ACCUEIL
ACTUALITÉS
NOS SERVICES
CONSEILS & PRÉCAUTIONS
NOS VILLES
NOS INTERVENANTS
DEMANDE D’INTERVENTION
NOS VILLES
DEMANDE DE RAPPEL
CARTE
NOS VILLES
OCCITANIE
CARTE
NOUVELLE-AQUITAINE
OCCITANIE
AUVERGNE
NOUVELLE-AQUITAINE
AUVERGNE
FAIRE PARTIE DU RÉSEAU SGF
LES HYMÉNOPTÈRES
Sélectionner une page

= = =

◆ **Your assignment**: Line for line, the material above should be repeated exactly.

◆ **Written answer**:
ACCUEIL
ACTUALITÉS
NOS SERVICES
CONSEILS & PRÉCAUTIONS
NOS VILLES
NOS INTERVENANTS
DEMANDE D’INTERVENTION
NOS VILLES
DEMANDE DE RAPPEL
CARTE
NOS VILLES
OCCITANIE
CARTE
NOUVELLE-AQUITAINE
OCCITANIE
AUVERGNE
NOUVELLE-AQUITAINE
AUVERGNE
FAIRE PARTIE DU RÉSEAU SGF
LES HYMÉNOPTÈRES
Sélectionner une page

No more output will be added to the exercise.